* Extract provided:
- Education: University of Bucharest, The University of Chicago
- Scientific career
- Fields: Linguistics, Semantics, Pragmatics
- Workplaces: UCSC
- Thesis: Intensional Descriptions and the Romance Subjunctive Mood
- Doctoral advisor: James D. McCawley

= Donka Farkas =

Linguist

Donka Farkas (born April 3, 1952) is a Romanian-American linguist, Professor Emerita of Linguistics at the University of California, Santa Cruz.

== Academic career ==
Donka Farkas received her PhD in Linguistics from the University of Chicago in 1981. Her dissertation, titled Intensional Descriptions and the Romance Subjunctive Mood, was supervised by James D. McCawley.

She joined the linguistics faculty of University of California-Santa Cruz in 1991, where she remained until her retirement in 2019. Over the course of her career, she supervised the PhDs of several students who went on to have distinguished careers of their own.

She specializes in formal semantics and pragmatics, and her widely-cited work is often grounded in data from Romance languages and Hungarian. She has made particularly important contributions to the semantics of (in)definiteness (Brasoveanu & Farkas 2011); specificity (Farkas 2002); subjunctive mood (Farkas 1985); and sentence types, including relationships between questions and their answers (Farkas & Kim 2010; Farkas & Roelofsen 2017).

(Saved entries)

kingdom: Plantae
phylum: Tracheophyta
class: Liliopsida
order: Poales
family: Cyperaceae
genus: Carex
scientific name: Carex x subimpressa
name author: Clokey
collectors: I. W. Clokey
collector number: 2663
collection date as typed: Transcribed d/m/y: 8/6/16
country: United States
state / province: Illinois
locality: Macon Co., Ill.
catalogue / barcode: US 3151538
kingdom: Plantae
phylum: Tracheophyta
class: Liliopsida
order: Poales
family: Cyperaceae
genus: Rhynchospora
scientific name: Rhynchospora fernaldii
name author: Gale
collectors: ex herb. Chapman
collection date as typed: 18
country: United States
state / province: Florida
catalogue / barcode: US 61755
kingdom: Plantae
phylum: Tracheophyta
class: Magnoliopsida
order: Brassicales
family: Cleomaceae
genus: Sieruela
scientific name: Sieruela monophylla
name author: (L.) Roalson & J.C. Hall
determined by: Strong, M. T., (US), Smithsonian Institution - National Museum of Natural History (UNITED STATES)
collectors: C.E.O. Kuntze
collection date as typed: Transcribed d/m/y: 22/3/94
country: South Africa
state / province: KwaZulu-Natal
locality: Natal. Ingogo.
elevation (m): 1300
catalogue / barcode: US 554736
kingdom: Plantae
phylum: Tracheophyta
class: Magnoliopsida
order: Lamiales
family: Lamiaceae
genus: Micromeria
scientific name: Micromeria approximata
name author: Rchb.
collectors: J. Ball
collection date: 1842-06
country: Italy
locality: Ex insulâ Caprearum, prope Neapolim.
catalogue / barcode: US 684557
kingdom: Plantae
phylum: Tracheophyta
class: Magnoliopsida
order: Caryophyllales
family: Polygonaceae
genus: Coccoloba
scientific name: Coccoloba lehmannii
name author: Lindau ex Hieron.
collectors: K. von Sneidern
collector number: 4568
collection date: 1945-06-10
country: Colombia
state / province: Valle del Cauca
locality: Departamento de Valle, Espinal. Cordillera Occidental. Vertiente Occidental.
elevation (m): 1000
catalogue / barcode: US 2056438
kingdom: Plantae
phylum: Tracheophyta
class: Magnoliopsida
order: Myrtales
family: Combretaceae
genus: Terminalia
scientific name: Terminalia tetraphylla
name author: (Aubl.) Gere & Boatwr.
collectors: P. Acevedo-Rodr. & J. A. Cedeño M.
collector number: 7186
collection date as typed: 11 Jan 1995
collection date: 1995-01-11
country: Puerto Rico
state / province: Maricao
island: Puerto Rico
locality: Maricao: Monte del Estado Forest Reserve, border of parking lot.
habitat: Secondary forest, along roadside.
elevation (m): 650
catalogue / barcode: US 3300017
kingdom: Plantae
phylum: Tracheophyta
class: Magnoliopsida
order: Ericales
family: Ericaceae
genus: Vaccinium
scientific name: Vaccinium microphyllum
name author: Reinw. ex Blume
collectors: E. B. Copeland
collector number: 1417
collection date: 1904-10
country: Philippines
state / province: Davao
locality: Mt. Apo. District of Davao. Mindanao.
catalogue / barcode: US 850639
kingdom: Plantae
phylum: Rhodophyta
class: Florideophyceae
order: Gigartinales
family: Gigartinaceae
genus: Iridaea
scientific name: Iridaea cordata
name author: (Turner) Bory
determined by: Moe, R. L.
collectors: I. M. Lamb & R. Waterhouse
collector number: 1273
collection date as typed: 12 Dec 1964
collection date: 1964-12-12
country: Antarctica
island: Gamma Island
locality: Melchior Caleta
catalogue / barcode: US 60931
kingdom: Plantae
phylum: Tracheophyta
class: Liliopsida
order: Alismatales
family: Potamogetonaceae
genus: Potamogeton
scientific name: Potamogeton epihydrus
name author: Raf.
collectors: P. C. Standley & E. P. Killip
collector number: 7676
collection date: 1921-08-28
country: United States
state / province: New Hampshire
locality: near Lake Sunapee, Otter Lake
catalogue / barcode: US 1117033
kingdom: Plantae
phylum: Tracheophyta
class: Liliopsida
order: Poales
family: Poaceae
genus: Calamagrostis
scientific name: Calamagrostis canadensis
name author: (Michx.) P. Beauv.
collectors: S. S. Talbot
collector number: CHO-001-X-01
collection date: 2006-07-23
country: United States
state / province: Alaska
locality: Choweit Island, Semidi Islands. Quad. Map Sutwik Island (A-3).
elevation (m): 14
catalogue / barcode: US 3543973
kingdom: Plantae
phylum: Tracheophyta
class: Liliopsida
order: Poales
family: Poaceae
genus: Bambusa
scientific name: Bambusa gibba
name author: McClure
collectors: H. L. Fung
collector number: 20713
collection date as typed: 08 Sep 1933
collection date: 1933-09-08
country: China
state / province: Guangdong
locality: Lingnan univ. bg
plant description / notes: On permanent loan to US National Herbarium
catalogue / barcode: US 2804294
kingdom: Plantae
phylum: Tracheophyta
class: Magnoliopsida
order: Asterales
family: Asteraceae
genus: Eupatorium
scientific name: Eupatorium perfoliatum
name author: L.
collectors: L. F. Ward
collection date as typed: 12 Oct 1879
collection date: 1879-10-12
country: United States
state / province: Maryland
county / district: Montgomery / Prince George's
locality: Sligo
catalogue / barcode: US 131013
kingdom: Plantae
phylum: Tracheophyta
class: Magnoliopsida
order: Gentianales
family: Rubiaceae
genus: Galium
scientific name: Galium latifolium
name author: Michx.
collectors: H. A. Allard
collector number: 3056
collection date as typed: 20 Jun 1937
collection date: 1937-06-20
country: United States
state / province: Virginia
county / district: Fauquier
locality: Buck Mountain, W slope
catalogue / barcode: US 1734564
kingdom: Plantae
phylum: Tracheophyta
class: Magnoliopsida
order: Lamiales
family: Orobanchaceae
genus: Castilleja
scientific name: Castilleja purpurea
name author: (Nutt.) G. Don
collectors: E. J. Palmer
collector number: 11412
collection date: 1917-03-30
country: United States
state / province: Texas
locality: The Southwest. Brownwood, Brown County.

* Required tasks:
1. According to the article on Donka Farkas, in what year did she join the linguistics faculty at the University of California, Santa Cruz?
2. Write the next part of the article on Donka Farkas, picking up after its final sentence.
The items have no connection to the article on Donka Farkas.

* Responses by task:
1. 1991

2.
== Honors and recognition ==
In 1985, Farkas's dissertation appeared in Garland Publishing's prestigious Outstanding Dissertations in Linguistics series.

In 2013, Farkas was recognized with the John Dizikes Teaching Award in Humanities, which honors one recipient each year for outstanding teaching in the humanities at the University of California, Santa Cruz.

== Selected publications ==
Brasoveanu, Adrian; Farkas, Donka. 2011. How indefinites choose their scope. Linguistics and Philosophy 34, 1-55.

Farkas, Donka. 1985. Intensional Descriptions and the Romance Subjunctive Mood. Outstanding Dissertations in Linguistics. Garland Publishing.

Farkas, Donka. 2002. Specificity distinctions. Journal of Semantics 19, 213-243.

Farkas, Donka; Bruce, Kim. 2010. On reacting to assertions and polar questions. Journal of Semantics 27, 81-118.

Farkas, Donka; Roelofsen, Floris. 2017. Division of labor in the interpretation of declaratives and interrogatives. Journal of Semantics 34, 237-289.